ANAXARQUE: Il ne sera pas difficile de vous le faire concevoir.
SOSTRATE: Vous serez plus habile que tous les autres.
CLITIDAS: Il vous fera une discussion de tout cela quand vous voudrez.
IPHICRATE: Si vous ne comprenez pas les choses, au moins les
pouvez-vous croire, sur ce que l'on voit tous les jours.
SOSTRATE: Comme mon sens est si grossier, qu'il n'a pu rien
comprendre, mes yeux aussi sont si malheureux, qu'ils n'ont
jamais rien vu.
IPHICRATE: Pour moi, j'ai vu, et des choses tout à fait
convaincantes.
TIMOCLÈS: Et moi aussi.
SOSTRATE: Comme vous avez vu, vous faites bien de croire, et il
faut que vos yeux soient faits autrement que les miens.
IPHICRATE: Mais enfin la Princesse croit à l'astrologie, et il
me semble qu'on y peut bien croire après elle. Est-ce que
Madame, Sostrate, n'a pas de l'esprit et du sens?
SOSTRATE: Seigneur, la question est un peu violente. L'esprit de
la Princesse n'est pas une règle pour le mien, et son
intelligence peut l'élever à des lumières où mon sens
ne peut pas atteindre.
ARISTIONE: Non, Sostrate, je ne vous dirai rien sur quantité
de choses auxquelles je ne donne guère plus de créance que
vous.
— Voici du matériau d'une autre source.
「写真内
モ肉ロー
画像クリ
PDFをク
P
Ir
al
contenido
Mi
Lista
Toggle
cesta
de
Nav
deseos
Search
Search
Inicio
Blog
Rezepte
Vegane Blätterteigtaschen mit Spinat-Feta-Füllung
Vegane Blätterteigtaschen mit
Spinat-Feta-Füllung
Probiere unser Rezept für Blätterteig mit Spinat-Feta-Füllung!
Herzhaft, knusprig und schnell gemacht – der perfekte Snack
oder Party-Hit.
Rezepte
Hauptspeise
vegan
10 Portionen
Mais pour l'astrologie, on m'a dit et fait voir des choses
si positives, que je ne la puis mettre en doute.
SOSTRATE: Madame, je n'ai rien à répondre à cela.
ARISTIONE: Quittons ce discours, et qu'on nous laisse un moment.
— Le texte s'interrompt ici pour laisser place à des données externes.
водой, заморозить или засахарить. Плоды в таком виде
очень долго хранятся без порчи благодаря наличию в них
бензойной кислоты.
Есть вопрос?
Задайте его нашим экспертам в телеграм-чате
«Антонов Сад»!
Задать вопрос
Dressons notre promenade, ma fille, vers cette belle grotte où
j'ai promis d'aller. Des galanteries à chaque pas!
QUATRIÈME INTERMÈDE
Huit statues, portant chacune deux flambeaux à leurs main,
sortent de leurs niches et font une danse variée de plusieurs
figures et de plusieurs belles attitudes où elles demeurent
par intervalles. ENTRÉE DE BALLET de huit Statues.